My mother, Helen Hoyte, who has died aged 100, was an expert on the shawl-making industry of Norwich, and wrote a book on the subject that included her own beautiful illustrations.
Helen first became interested in Norwich shawls when, after retiring from art teaching, she met Pamela Clabburn, whose family had been involved in shawl-making in Norfolk since the 19th century. With Pamela and others, in 1989 she co-founded the Costume and Textile Association to promote interest in the heritage of Norwich and Norfolk, and to encourage research into its various facets.
It was as part of that effort that she wrote The Story of the Norwich Shawl, in 2010, a book that did much to rekindle interest in a forgotten chapter in the history of the city. Appointed MBE in 2015, she remained active in the association for the rest of her life as an honorary life president.
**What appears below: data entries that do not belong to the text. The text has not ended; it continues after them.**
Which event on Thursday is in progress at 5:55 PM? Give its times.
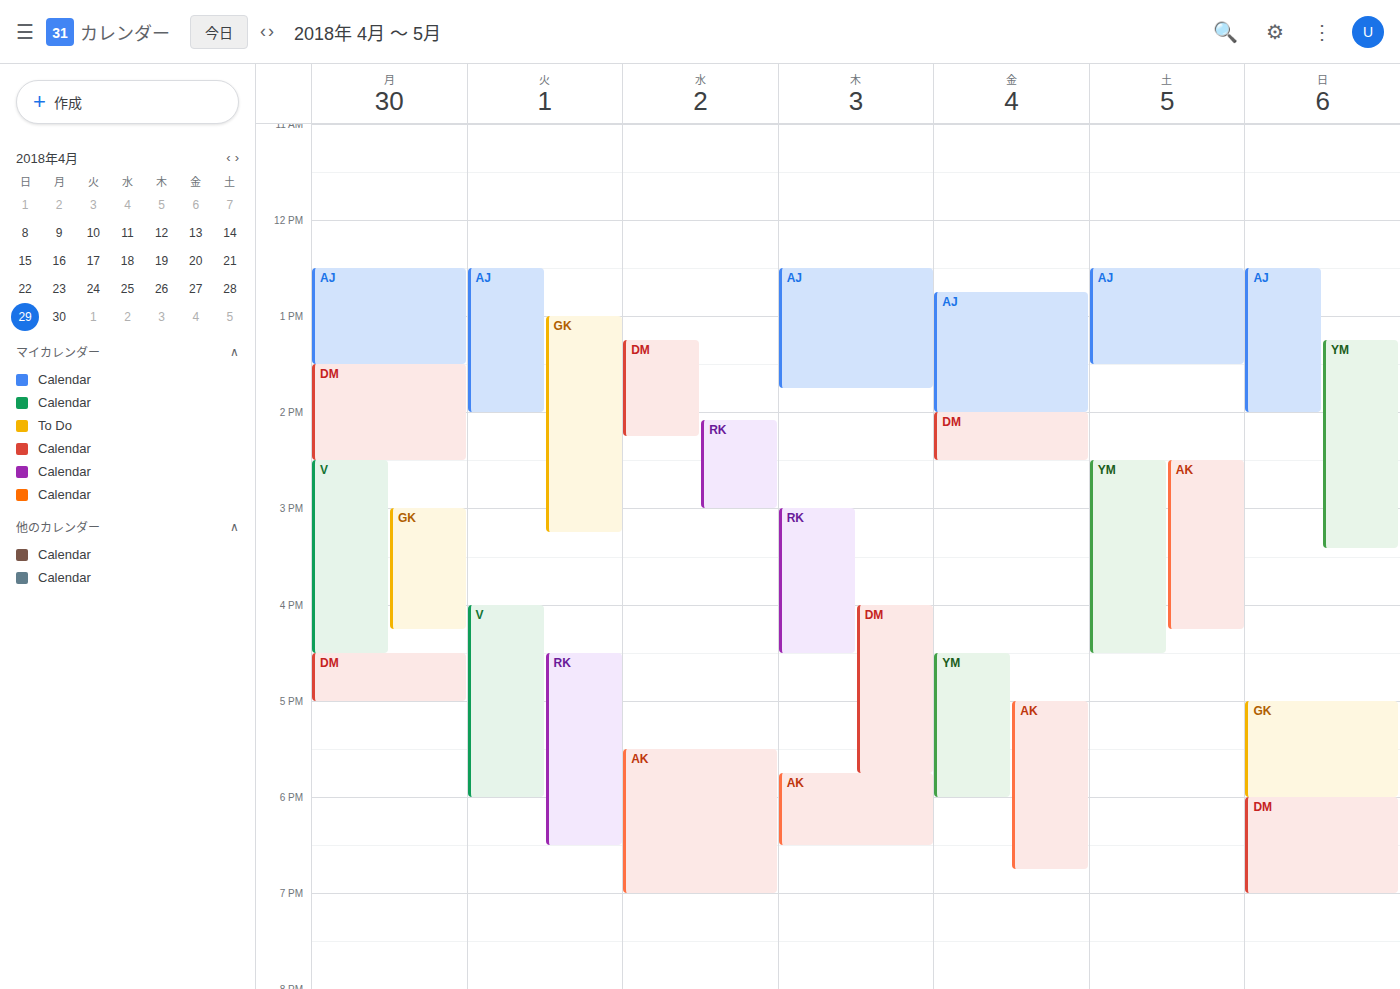
"AK", 5:45 PM to 6:30 PM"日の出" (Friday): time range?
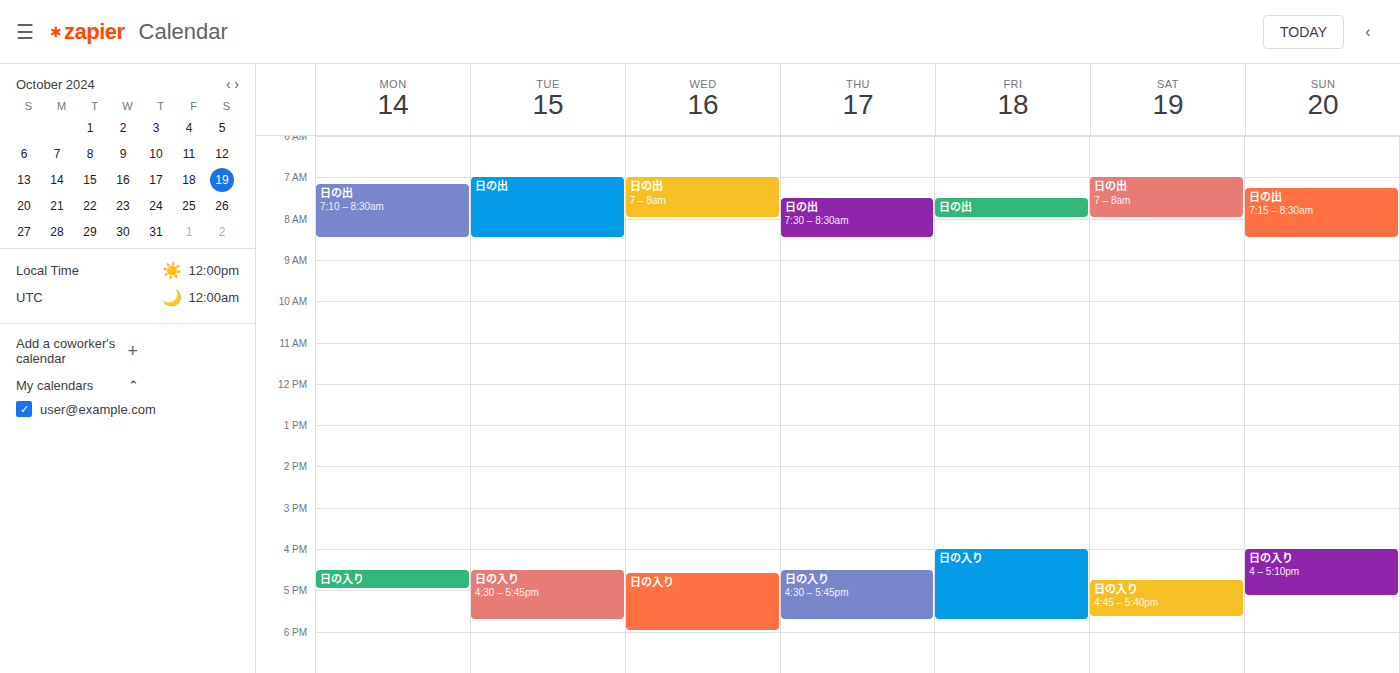
7:30 AM to 8:00 AM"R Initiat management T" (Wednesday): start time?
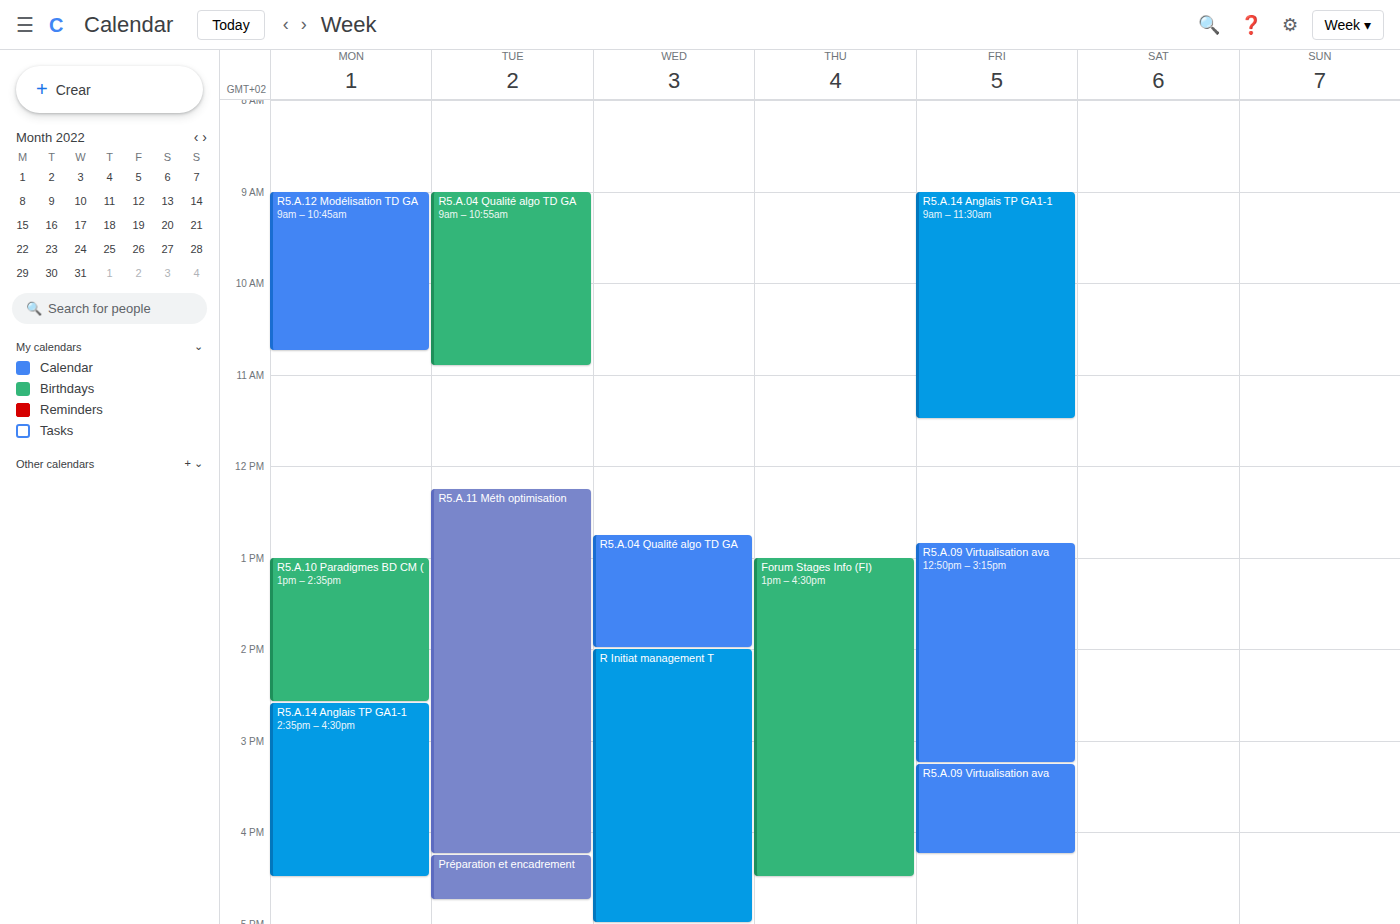
2:00 PM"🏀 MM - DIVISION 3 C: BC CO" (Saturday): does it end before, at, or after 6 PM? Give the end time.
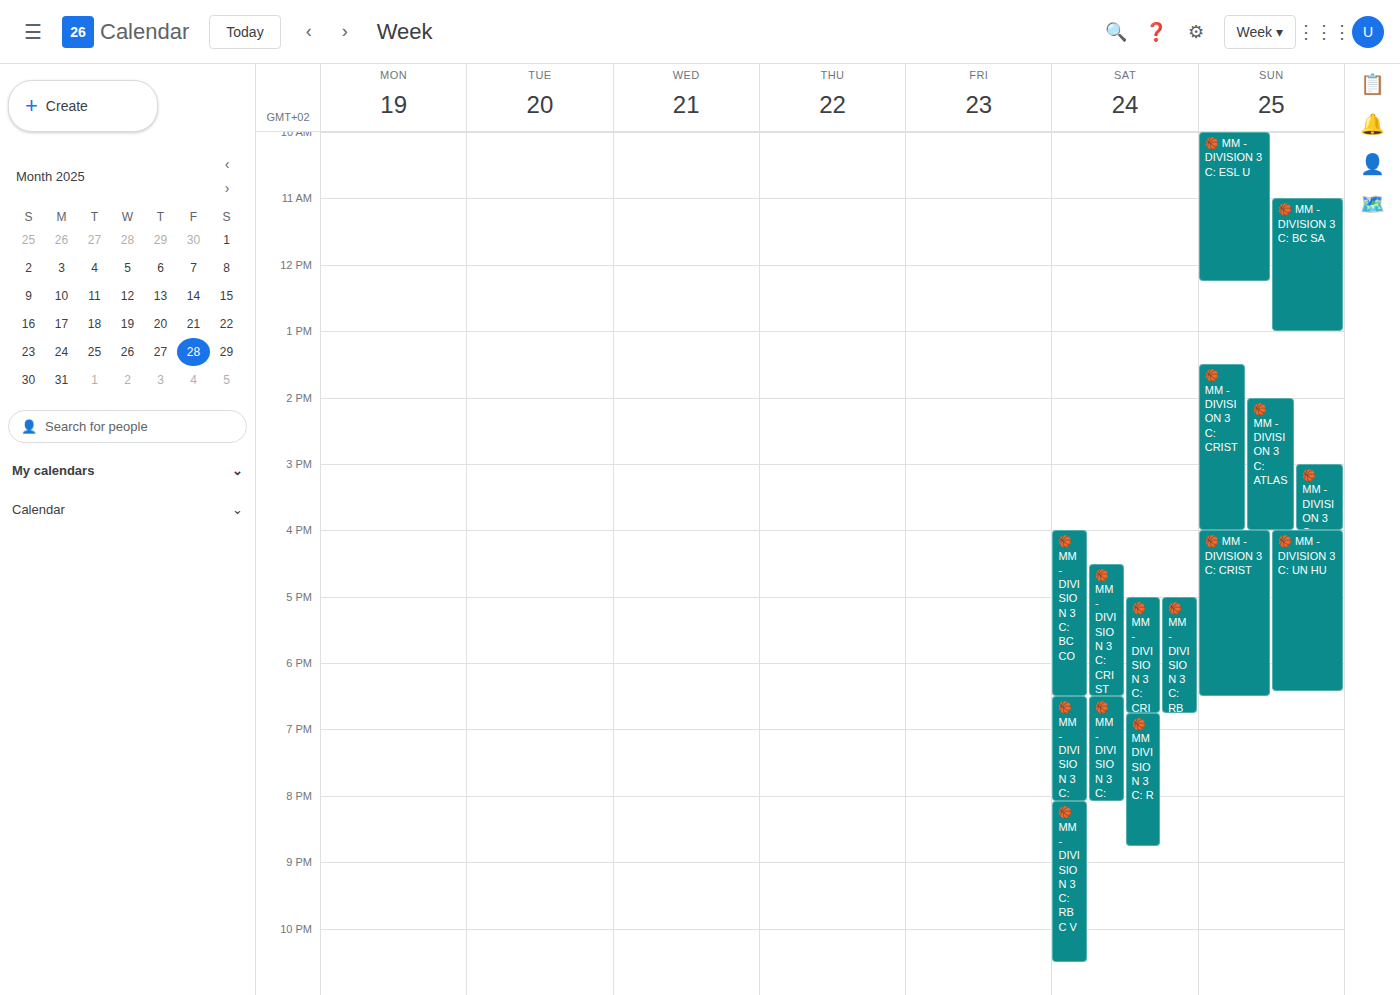
6:30 PM -- after 6 PM, 30 minutes below the 6 PM line.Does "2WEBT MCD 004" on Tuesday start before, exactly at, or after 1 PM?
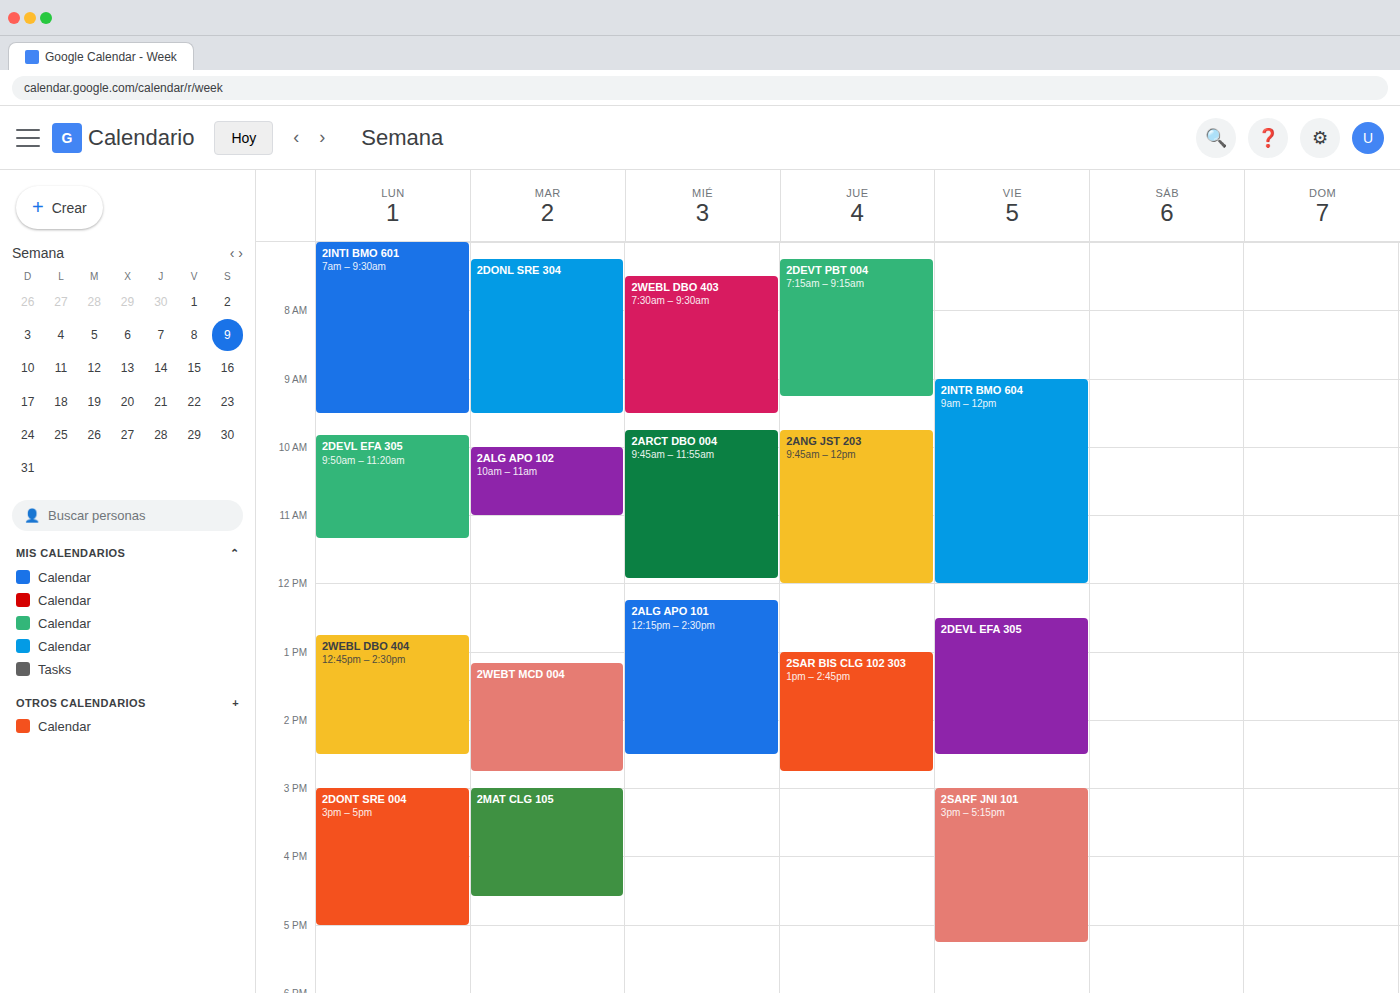
1:10 PM -- after 1 PM, 10 minutes below the 1 PM line.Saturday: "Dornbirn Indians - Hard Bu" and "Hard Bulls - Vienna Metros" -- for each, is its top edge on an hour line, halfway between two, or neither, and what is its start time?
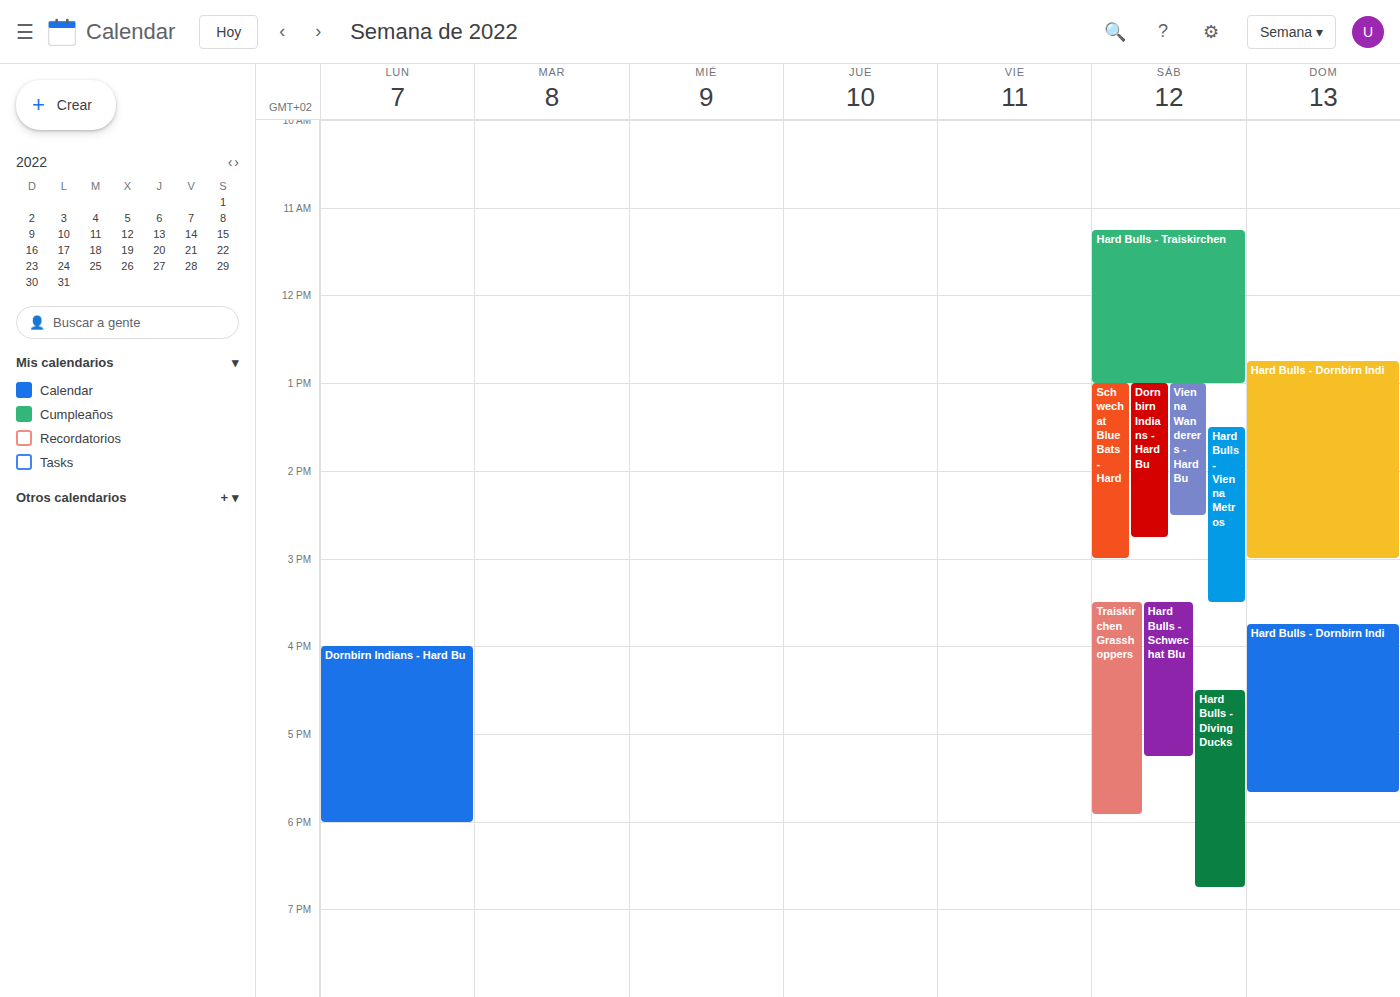
"Dornbirn Indians - Hard Bu": 1:00 PM, exactly on the 1 PM line. "Hard Bulls - Vienna Metros": 1:30 PM, halfway between the 1 PM and 2 PM lines.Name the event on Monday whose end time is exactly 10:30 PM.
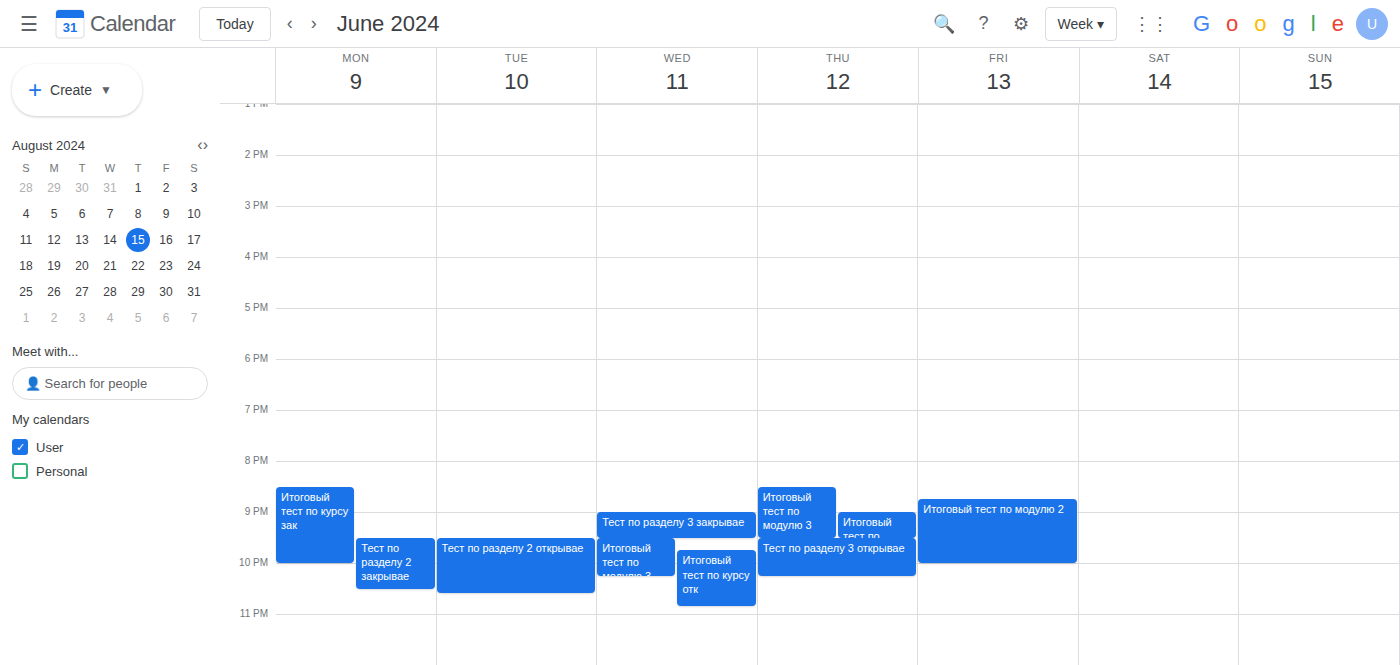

Helen was born in Johnstone, Renfrewshire, the only child of John Hay, a printer, and Jemimah (nee Murray). From an early age she lived with her family in Chancery Lane, central London, and went to the City of London school for girls. In 1941, when she was 18, the family home was destroyed in the blitz, and she and her parents moved to Edinburgh, where she gained a diploma at Edinburgh Art School and stood out as a superb textile designer.
Afterwards her father insisted that she should train as a teacher, and so she did a two-year course at Moray House School of Education and Sport. Once she had qualified she took a job as a textile designer at the United Turkey Red company in Balloch, next to Loch Lomond.
However, after less than a year there, she became a peripatetic art teacher in Edinburgh, visiting various schools by turn. After meeting and marrying Grahame Hoyte, a tea planter, in 1951, she moved with him to Ceylon (now Sri Lanka), where they initially raised me and my brother, John.
Returning to the UK in 1957, they settled in north Norfolk, where Helen taught at North Walsham school for a year and then switched to Thorpe St Andrews comprehensive school in Norwich. During her time there she was part of a talented staff team producing musicals and plays, making her mark as a costume designer and later doing the same voluntary work for the local Claxton Opera company for more than 20 years. Her costume design portfolios are now housed in the Norfolk Archive.
After her retirement from Thorpe St Andrews in 1985, aside from her book on Norwich shawls, Helen also wrote and illustrated The Strangers of Norwich (2017), about the Dutch and Walloon weavers who helped to revive Norwich’s textile industry when they moved to the city in the Elizabethan era.
Her marriage to Grahame ended in divorce in 1976. She is survived by John and me.